Bengali Religions
BENGALI RELIGIONS. This entry treats Bengal—which corresponds to the Indian state of West Bengal and the country of Bangladesh—as a region in which different religious traditions, from approximately the eighth century to the present, have coexisted, intertwined, and sometimes battled, creating a distinctive context for the study of religion in South Asia. While historically the two "great traditions" have been and continue to be Brahmanical Hindu and Islamic, Bengal has also been highly pluralistic, home to Buddhists, Jains, Parsis, Jews, Christians, Sikhs, and lightly Hinduized tribal peoples, as well as, more recently, Hindus and Muslims who identify as Marxists or secular humanists. This entry proceeds synthetically by proposing thirteen perspectives on Bengal's uniqueness, on what sets "Bengali religions" off from religious traditions elsewhere in the subcontinent.
Bengal as the Last Indian Stronghold of Buddhism
The first regional state in Bengal was established by the Mahāyāna Buddhist dynasty of the Pālas (750 to the mid-twelfth century).

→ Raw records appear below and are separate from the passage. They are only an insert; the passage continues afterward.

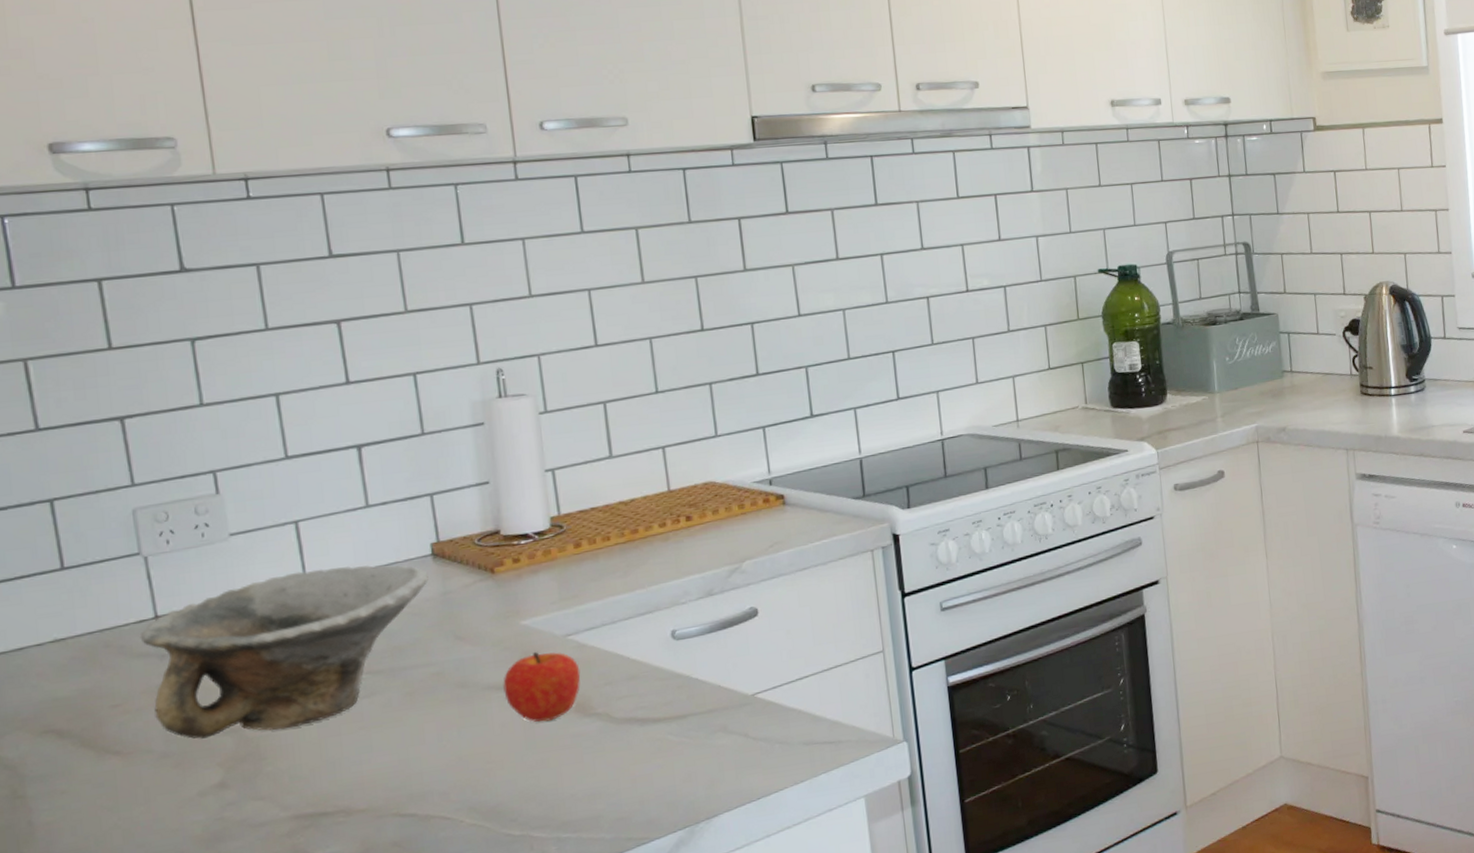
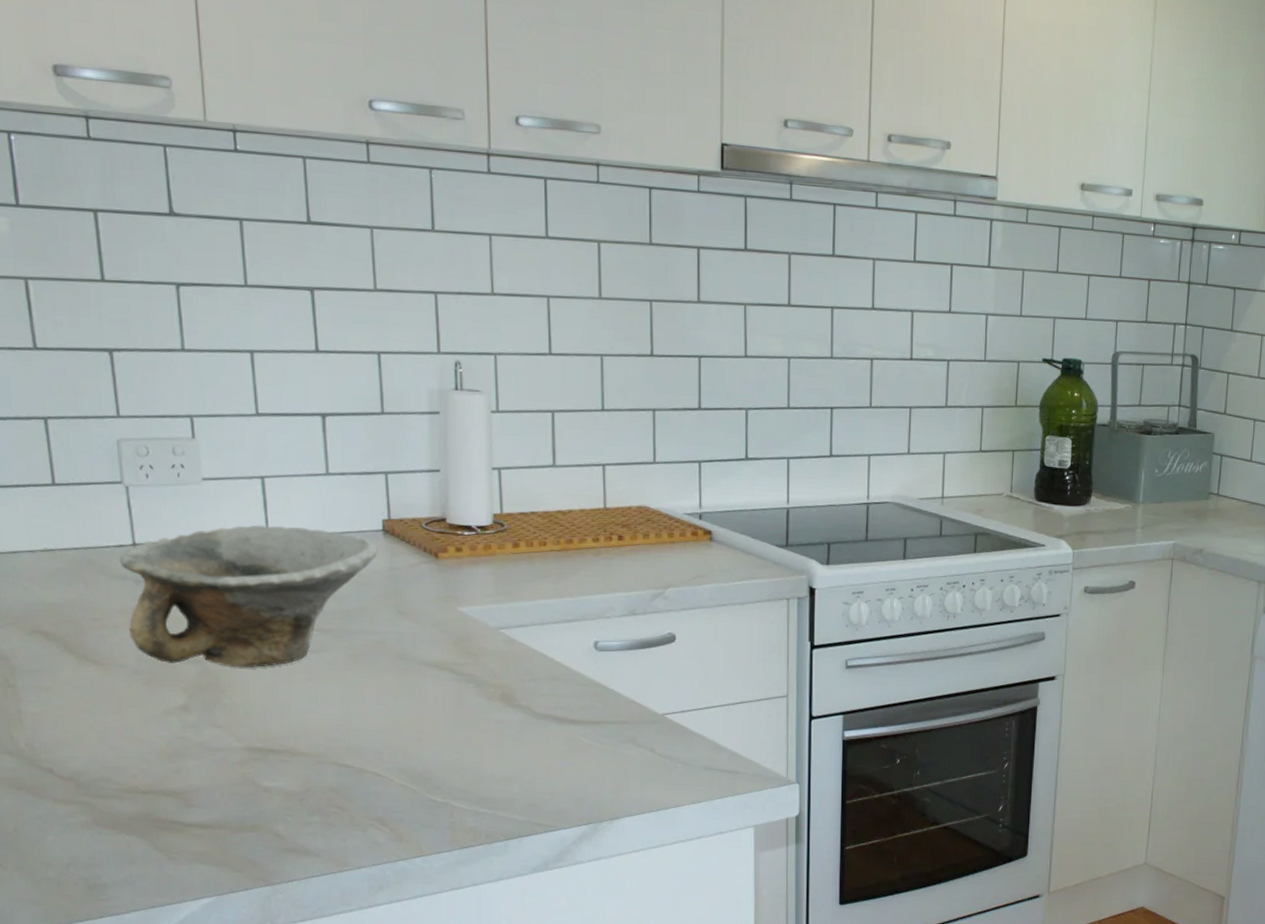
fruit: present [503,651,581,723] -> none [438,638,508,704]

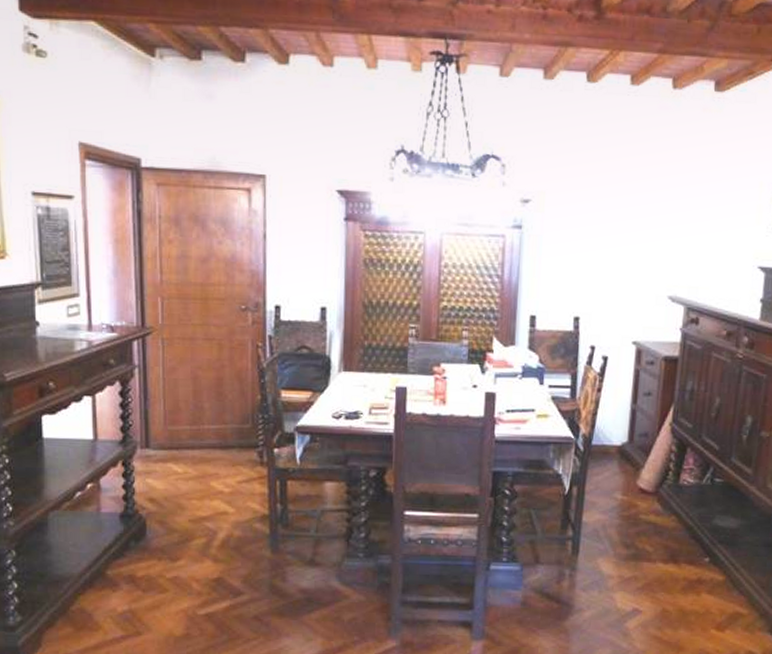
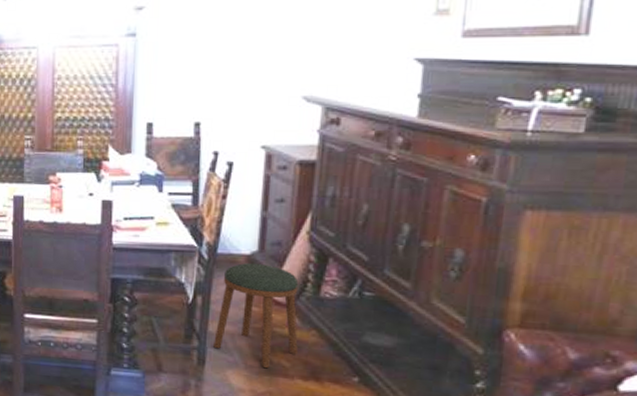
stool: none [587,454,662,553] -> present [213,263,299,368]

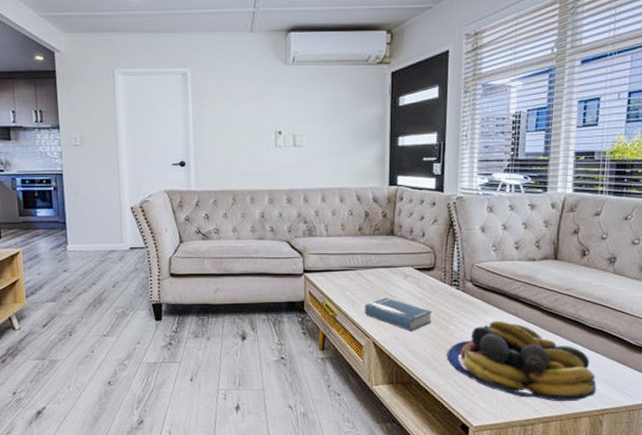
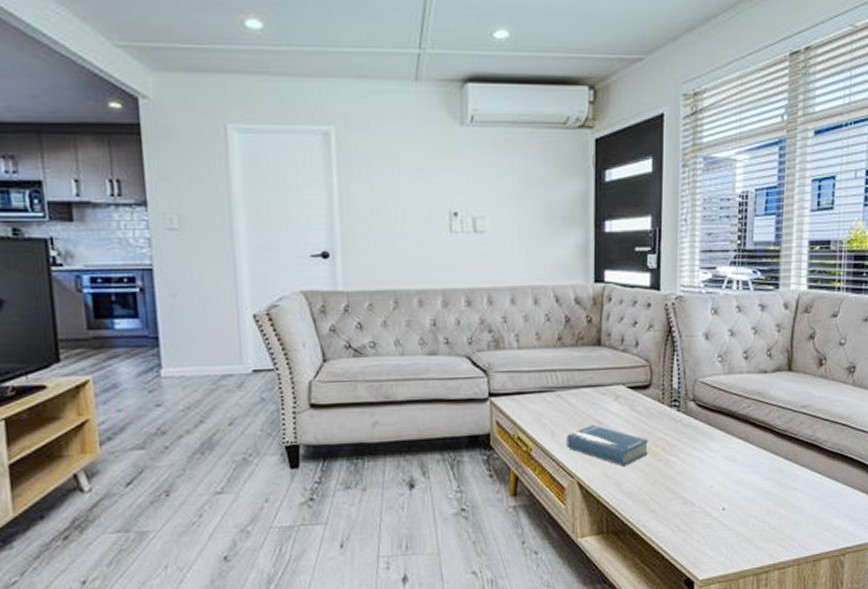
fruit bowl: present [447,320,597,402] -> none [667,447,837,543]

Under their rule, centered in Bihar, Bihar and Bengal were unified culturally and politically through religious and economic ties to the outside via trade routes and pilgrims; a great literary activity in Sanskrit (Buddhist intellectual strongholds in Bengal were located in Chittagong, Comilla, Maldah, and Rajshahi, and reflected a vibrant mix of Buddhist traditions (Mahāyāna, Sthavira, Sarvāstivāda, and Vajrayāna); and a common artistic tradition of sculptures and bronzes.